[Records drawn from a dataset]
-.-.-

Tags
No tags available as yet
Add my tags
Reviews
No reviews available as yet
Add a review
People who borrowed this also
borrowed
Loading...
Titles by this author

-.-.-

**Work request:** Each of the records is to be repeated word for word.

**Answer section:**
Tags
No tags available as yet
Add my tags
Reviews
No reviews available as yet
Add a review
People who borrowed this also
borrowed
Loading...
Titles by this author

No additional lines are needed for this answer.